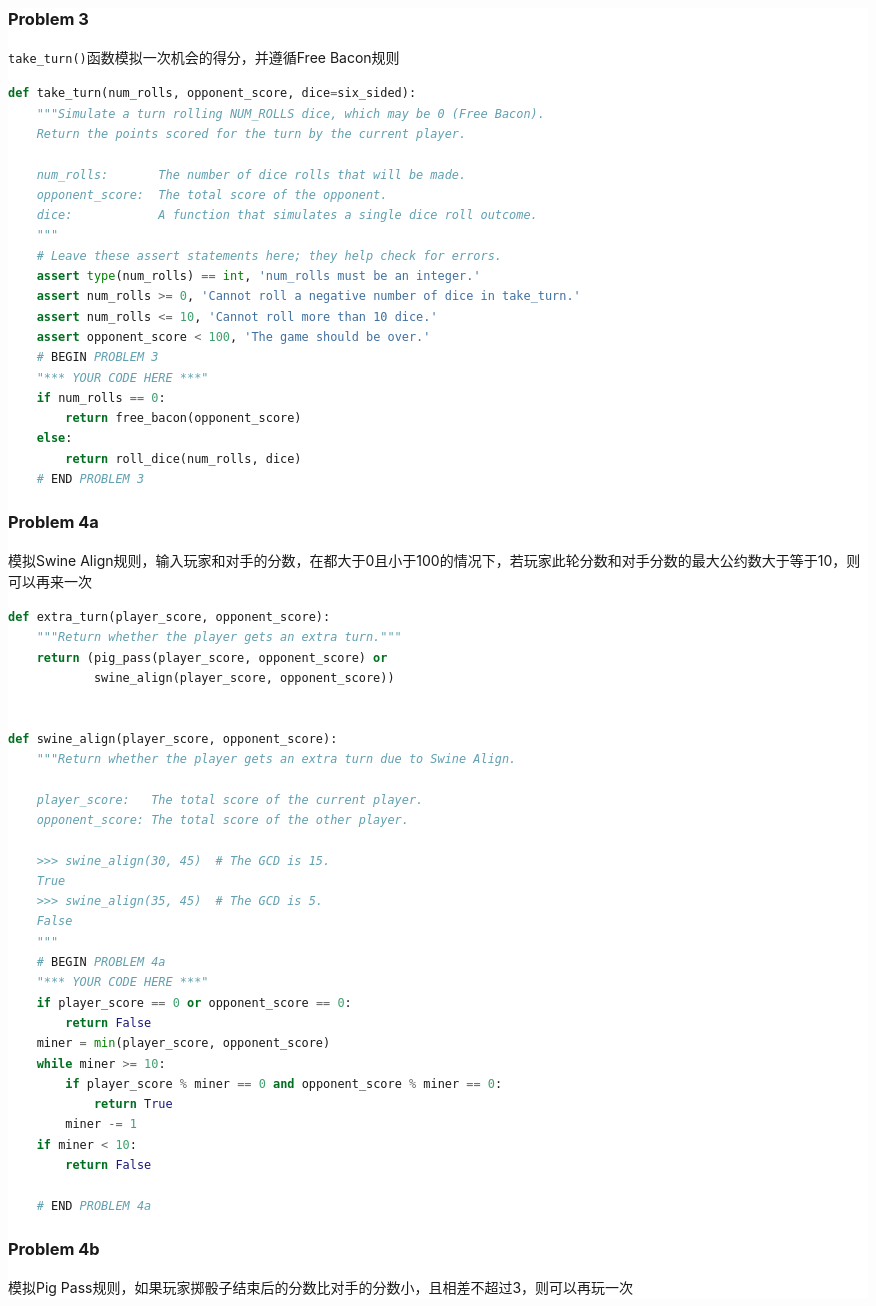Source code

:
 ```powerpoint
```
### Problem 3
`take_turn()`函数模拟一次机会的得分，并遵循Free Bacon规则
```python
def take_turn(num_rolls, opponent_score, dice=six_sided):
    """Simulate a turn rolling NUM_ROLLS dice, which may be 0 (Free Bacon).
    Return the points scored for the turn by the current player.

    num_rolls:       The number of dice rolls that will be made.
    opponent_score:  The total score of the opponent.
    dice:            A function that simulates a single dice roll outcome.
    """
    # Leave these assert statements here; they help check for errors.
    assert type(num_rolls) == int, 'num_rolls must be an integer.'
    assert num_rolls >= 0, 'Cannot roll a negative number of dice in take_turn.'
    assert num_rolls <= 10, 'Cannot roll more than 10 dice.'
    assert opponent_score < 100, 'The game should be over.'
    # BEGIN PROBLEM 3
    "*** YOUR CODE HERE ***"
    if num_rolls == 0:
        return free_bacon(opponent_score)
    else:
        return roll_dice(num_rolls, dice)
    # END PROBLEM 3
```
### Problem 4a
模拟Swine Align规则，输入玩家和对手的分数，在都大于0且小于100的情况下，若玩家此轮分数和对手分数的最大公约数大于等于10，则可以再来一次
```python
def extra_turn(player_score, opponent_score):
    """Return whether the player gets an extra turn."""
    return (pig_pass(player_score, opponent_score) or
            swine_align(player_score, opponent_score))


def swine_align(player_score, opponent_score):
    """Return whether the player gets an extra turn due to Swine Align.

    player_score:   The total score of the current player.
    opponent_score: The total score of the other player.

    >>> swine_align(30, 45)  # The GCD is 15.
    True
    >>> swine_align(35, 45)  # The GCD is 5.
    False
    """
    # BEGIN PROBLEM 4a
    "*** YOUR CODE HERE ***"
    if player_score == 0 or opponent_score == 0:
        return False
    miner = min(player_score, opponent_score)
    while miner >= 10:
        if player_score % miner == 0 and opponent_score % miner == 0:
            return True
        miner -= 1
    if miner < 10:
        return False
    
    # END PROBLEM 4a
```
### Problem 4b
模拟Pig Pass规则，如果玩家掷骰子结束后的分数比对手的分数小，且相差不超过3，则可以再玩一次
```python
```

— About this exercise —
Go over the records above line by line and count those holding the word "that". Reply only with the number.

— Written response —
2